▶ 과제 목표:
자료의 맨 처음 줄부터 "CIOB launch silica toolkit"가 있는 줄까지, 양 끝 줄을 포함해 한 글자도 바꾸지 말고 그대로 옮겨 적으세요. 그림은 빼고 적으세요.

▶ 제공된 정보:
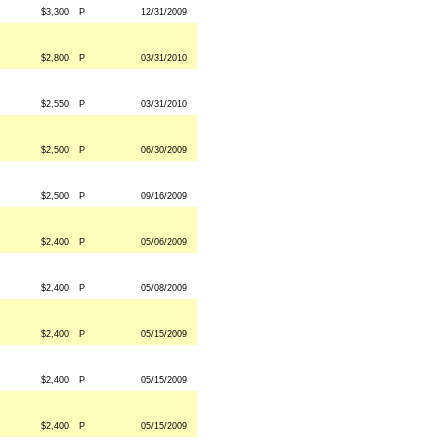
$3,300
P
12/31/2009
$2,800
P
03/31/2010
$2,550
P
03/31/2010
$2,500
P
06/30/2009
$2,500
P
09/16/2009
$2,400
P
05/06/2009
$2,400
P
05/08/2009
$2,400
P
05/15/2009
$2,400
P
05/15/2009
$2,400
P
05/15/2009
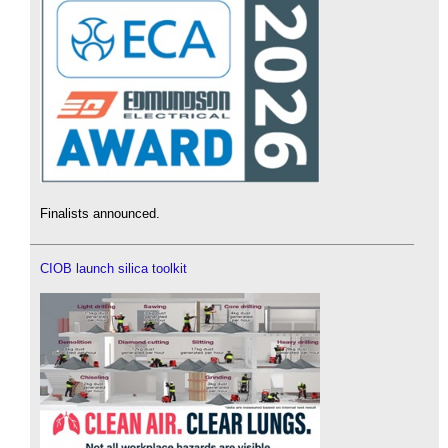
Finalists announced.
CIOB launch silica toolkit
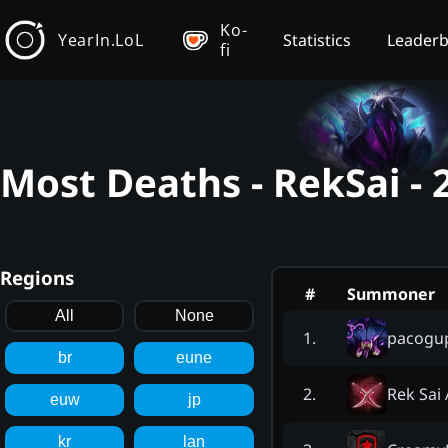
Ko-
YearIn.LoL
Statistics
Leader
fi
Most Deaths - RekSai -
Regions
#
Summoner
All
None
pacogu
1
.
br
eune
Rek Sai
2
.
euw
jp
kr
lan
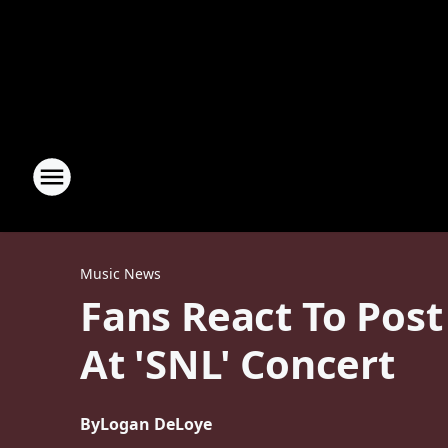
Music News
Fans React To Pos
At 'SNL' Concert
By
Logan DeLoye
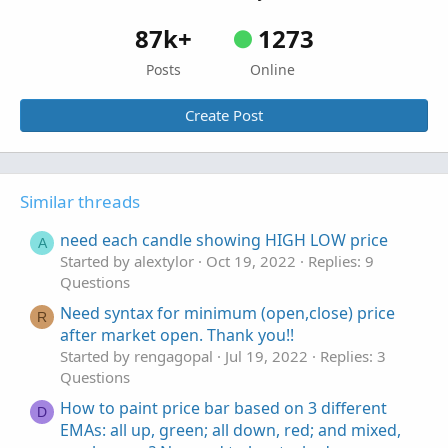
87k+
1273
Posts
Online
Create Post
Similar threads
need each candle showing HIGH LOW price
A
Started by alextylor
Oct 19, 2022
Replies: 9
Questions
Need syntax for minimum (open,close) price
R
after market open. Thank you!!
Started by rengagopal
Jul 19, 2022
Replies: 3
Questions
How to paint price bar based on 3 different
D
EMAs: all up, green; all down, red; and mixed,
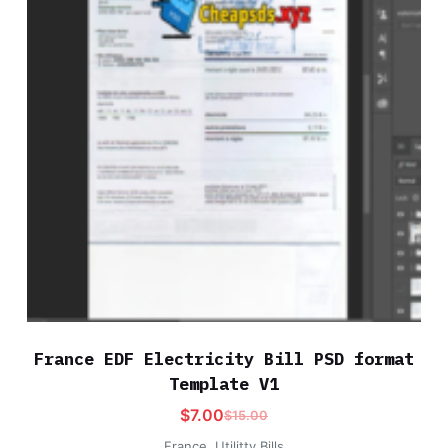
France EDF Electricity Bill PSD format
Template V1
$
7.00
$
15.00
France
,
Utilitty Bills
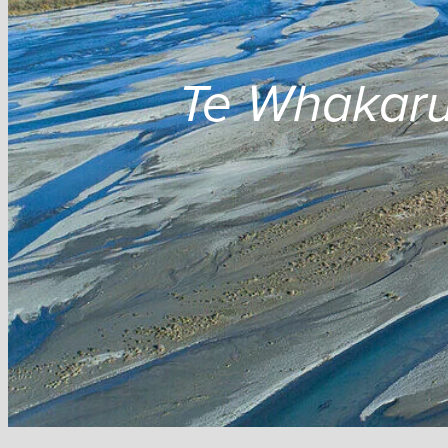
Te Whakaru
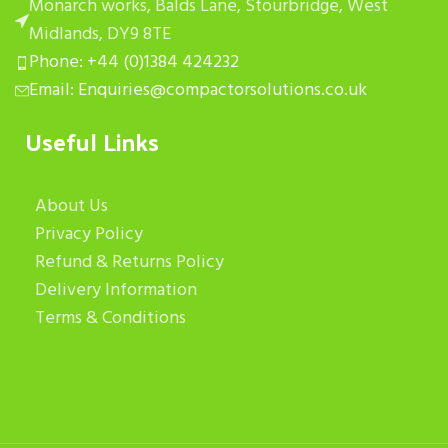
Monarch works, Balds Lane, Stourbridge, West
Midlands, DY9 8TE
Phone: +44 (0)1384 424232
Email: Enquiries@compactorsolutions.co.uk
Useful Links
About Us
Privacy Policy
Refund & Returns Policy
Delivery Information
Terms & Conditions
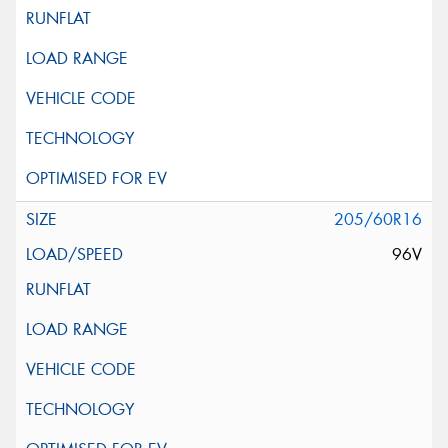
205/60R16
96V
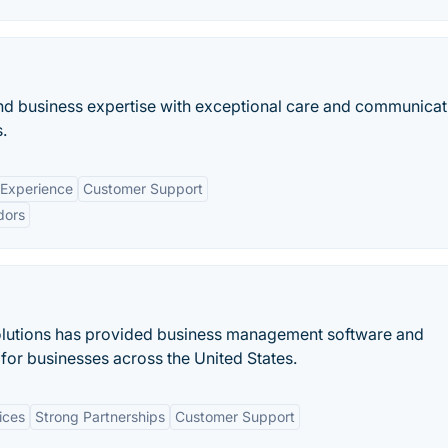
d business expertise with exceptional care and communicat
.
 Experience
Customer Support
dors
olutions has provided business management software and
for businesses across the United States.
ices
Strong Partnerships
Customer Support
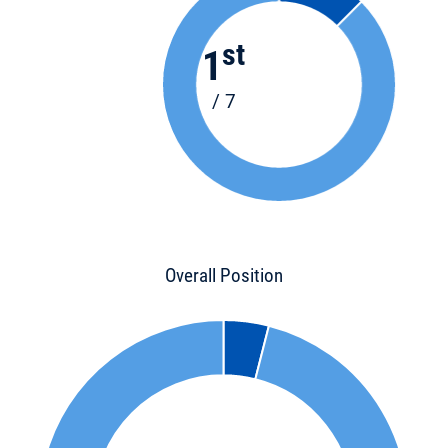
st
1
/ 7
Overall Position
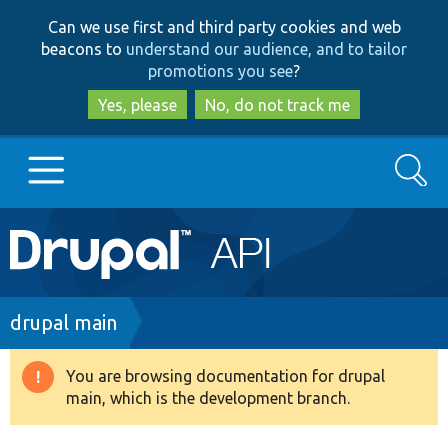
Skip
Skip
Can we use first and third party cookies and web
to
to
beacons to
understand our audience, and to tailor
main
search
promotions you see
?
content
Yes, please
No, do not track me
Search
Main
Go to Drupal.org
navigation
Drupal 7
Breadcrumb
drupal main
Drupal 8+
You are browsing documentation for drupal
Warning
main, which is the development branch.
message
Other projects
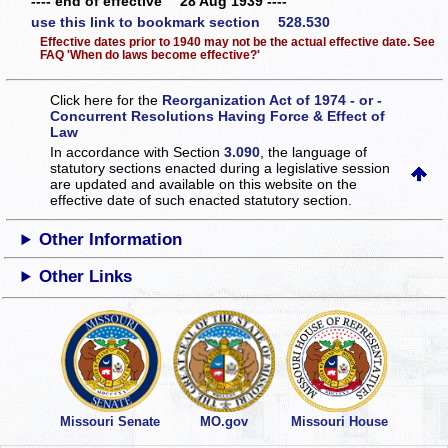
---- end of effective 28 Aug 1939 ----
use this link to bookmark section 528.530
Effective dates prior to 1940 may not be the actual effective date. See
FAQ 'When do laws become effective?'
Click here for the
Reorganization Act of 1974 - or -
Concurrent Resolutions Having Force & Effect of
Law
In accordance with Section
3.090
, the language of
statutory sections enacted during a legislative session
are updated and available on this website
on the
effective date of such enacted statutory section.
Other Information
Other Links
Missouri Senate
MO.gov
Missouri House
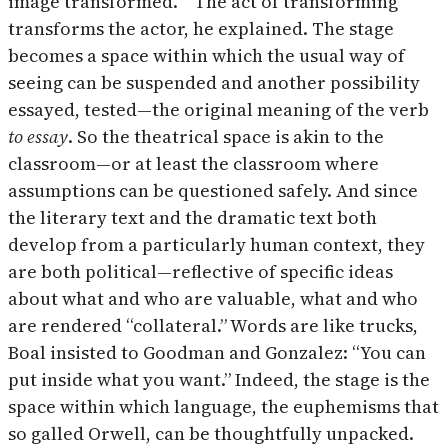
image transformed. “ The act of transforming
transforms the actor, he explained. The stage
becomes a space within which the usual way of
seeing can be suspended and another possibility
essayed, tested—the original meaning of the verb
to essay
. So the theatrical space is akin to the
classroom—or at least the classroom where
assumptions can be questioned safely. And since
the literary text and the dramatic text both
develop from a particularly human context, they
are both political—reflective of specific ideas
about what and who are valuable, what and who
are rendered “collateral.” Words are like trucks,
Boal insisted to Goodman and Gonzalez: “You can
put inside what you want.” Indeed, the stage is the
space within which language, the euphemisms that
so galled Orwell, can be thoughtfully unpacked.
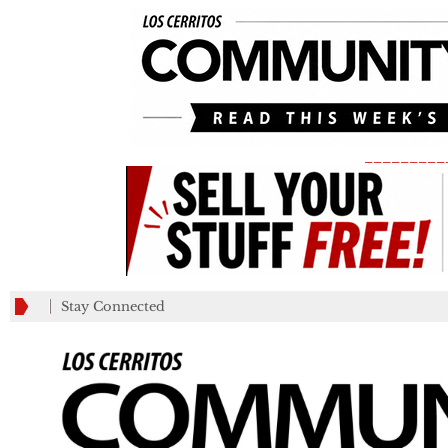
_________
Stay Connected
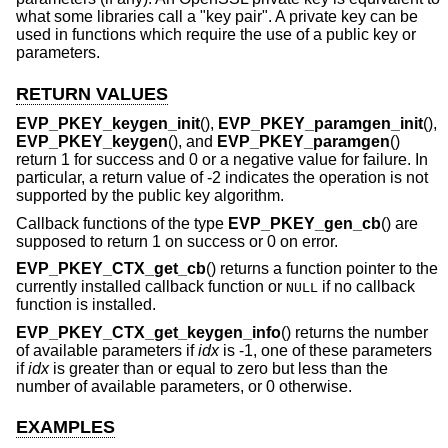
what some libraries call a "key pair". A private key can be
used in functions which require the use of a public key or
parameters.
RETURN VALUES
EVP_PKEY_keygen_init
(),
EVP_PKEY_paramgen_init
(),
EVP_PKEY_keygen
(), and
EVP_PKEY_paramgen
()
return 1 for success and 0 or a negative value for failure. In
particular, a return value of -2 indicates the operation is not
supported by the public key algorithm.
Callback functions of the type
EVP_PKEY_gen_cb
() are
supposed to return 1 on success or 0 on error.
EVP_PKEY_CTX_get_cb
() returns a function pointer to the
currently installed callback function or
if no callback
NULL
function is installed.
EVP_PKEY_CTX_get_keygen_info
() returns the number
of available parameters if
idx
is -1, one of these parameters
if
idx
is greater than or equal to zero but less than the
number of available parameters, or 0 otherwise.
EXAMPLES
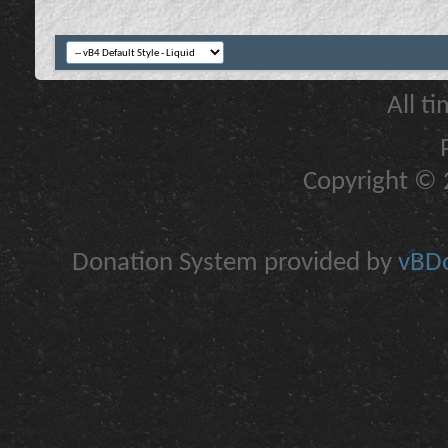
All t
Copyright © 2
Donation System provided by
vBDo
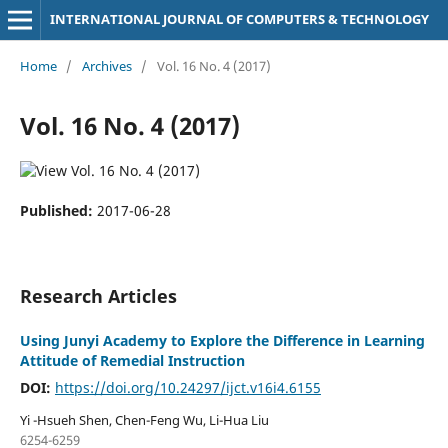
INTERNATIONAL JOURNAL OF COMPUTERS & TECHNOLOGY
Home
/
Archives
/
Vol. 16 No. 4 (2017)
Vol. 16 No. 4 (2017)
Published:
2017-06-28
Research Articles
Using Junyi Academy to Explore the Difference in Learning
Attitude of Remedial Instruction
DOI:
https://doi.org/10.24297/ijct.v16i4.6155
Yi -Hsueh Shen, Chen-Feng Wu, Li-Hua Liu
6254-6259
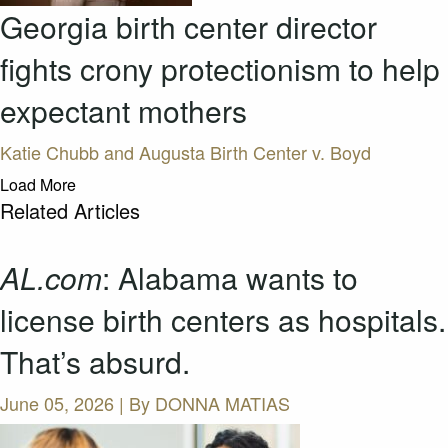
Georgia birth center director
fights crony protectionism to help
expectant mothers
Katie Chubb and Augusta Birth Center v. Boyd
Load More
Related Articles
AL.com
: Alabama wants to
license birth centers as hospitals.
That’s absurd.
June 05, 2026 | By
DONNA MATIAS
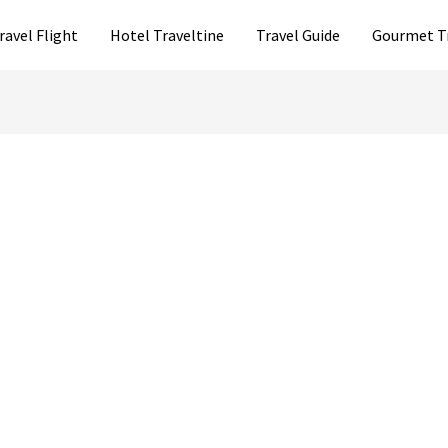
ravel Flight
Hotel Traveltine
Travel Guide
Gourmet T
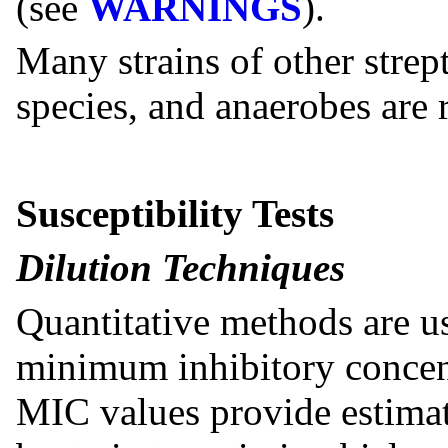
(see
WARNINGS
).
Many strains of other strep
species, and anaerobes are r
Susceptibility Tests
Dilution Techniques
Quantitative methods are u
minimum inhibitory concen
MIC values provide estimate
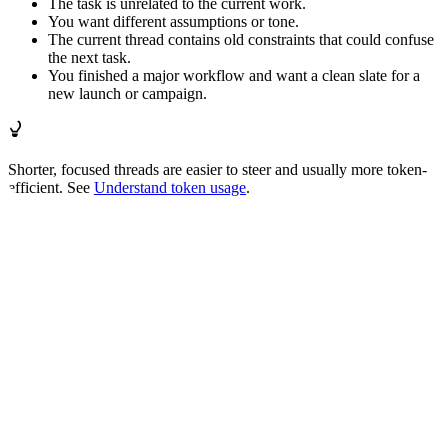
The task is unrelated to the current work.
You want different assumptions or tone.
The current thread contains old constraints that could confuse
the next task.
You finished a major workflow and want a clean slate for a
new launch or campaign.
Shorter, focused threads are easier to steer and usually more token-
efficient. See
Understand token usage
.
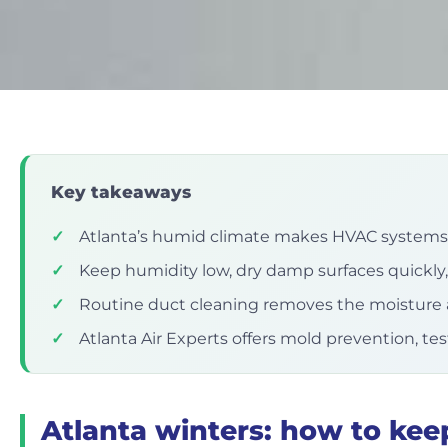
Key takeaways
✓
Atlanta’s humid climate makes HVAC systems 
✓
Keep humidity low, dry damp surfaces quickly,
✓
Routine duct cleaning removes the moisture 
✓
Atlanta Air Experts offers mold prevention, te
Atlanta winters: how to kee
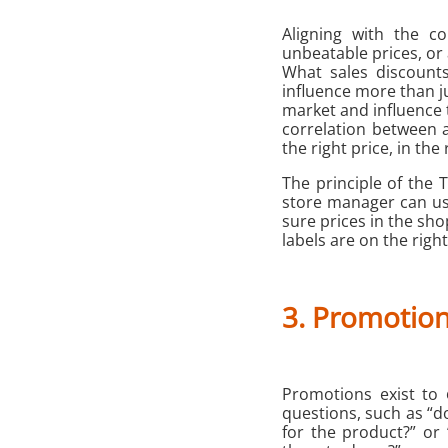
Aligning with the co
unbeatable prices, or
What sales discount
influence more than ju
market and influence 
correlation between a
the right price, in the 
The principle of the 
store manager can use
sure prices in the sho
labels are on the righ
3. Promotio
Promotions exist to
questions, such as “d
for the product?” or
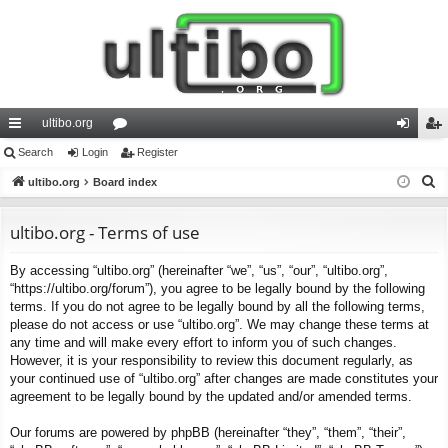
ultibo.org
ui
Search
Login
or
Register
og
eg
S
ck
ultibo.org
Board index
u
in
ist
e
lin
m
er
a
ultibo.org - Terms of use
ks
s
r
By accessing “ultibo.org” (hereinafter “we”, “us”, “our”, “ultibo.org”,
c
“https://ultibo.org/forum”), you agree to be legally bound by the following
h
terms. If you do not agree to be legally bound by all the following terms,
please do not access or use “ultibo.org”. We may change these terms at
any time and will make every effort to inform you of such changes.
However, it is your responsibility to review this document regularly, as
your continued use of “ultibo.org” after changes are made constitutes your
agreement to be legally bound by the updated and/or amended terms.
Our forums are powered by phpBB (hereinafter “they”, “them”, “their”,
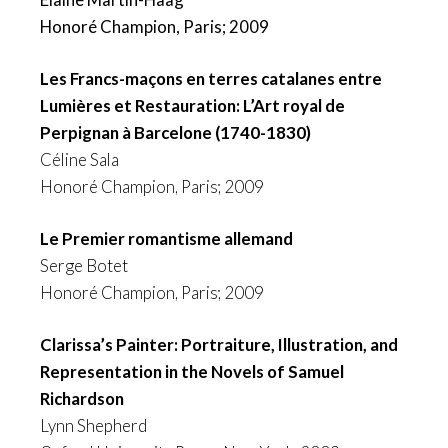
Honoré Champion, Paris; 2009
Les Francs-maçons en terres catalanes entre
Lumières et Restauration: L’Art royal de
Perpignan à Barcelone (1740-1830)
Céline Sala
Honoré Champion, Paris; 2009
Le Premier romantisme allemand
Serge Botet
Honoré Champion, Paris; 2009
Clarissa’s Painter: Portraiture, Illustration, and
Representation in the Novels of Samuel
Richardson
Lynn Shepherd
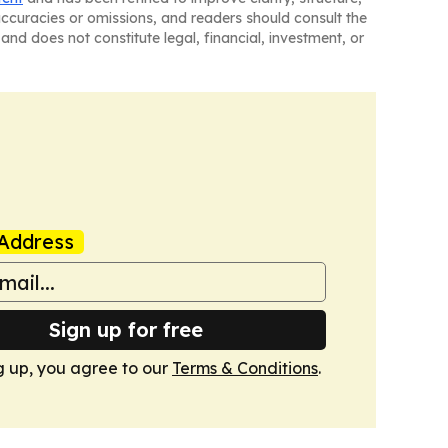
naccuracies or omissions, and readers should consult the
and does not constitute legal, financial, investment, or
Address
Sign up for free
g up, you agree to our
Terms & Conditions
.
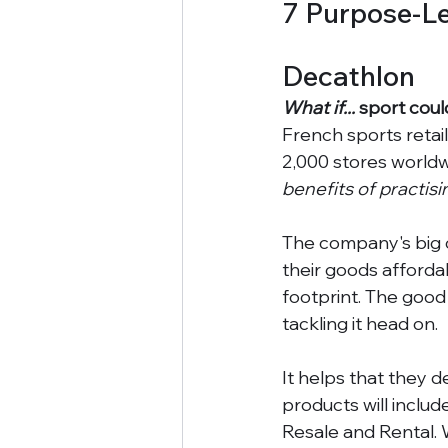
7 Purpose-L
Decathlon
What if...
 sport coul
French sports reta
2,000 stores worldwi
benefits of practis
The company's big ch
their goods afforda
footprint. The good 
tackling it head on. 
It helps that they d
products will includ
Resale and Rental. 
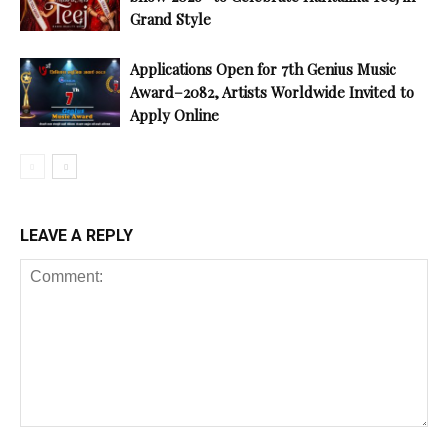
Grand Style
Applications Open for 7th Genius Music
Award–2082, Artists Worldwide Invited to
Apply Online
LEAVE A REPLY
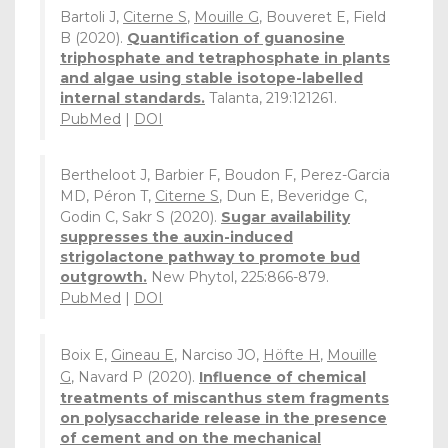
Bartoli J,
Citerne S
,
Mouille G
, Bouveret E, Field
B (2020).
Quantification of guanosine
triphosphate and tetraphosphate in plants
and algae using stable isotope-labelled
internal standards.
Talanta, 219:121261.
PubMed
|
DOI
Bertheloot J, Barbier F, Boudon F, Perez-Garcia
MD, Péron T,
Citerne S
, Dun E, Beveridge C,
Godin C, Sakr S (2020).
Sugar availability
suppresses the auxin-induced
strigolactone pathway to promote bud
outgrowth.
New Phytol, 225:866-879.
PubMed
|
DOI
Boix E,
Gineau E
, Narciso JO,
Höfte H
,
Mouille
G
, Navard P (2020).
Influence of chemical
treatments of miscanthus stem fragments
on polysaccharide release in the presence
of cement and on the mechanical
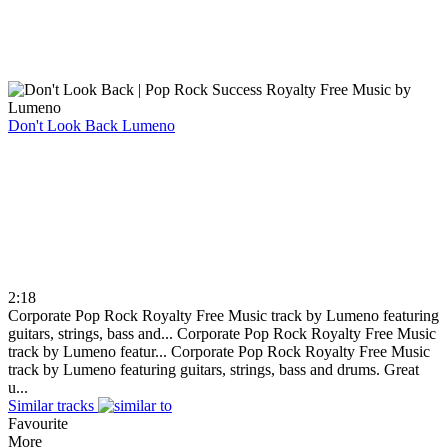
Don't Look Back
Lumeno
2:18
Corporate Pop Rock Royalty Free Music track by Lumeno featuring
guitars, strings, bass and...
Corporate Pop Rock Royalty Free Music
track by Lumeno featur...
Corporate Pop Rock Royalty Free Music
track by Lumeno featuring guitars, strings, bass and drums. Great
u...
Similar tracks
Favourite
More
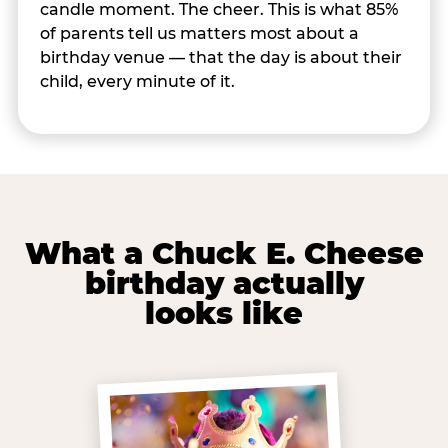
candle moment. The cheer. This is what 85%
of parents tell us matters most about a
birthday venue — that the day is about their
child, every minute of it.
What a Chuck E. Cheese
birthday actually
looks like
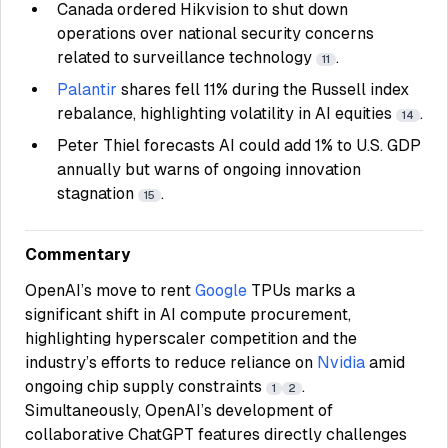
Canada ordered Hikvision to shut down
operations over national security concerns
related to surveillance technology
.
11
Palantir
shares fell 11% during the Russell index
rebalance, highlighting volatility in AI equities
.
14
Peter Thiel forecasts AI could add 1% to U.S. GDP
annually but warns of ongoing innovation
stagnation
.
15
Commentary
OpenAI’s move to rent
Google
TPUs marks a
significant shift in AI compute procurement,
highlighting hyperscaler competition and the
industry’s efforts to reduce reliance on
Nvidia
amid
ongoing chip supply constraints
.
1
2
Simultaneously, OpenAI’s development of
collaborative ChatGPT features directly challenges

▶ 이 문제의 답:
$3,300
P
12/31/2009
$2,800
P
03/31/2010
$2,550
P
03/31/2010
$2,500
P
06/30/2009
$2,500
P
09/16/2009
$2,400
P
05/06/2009
$2,400
P
05/08/2009
$2,400
P
05/15/2009
$2,400
P
05/15/2009
$2,400
P
05/15/2009
Finalists announced.
CIOB launch silica toolkit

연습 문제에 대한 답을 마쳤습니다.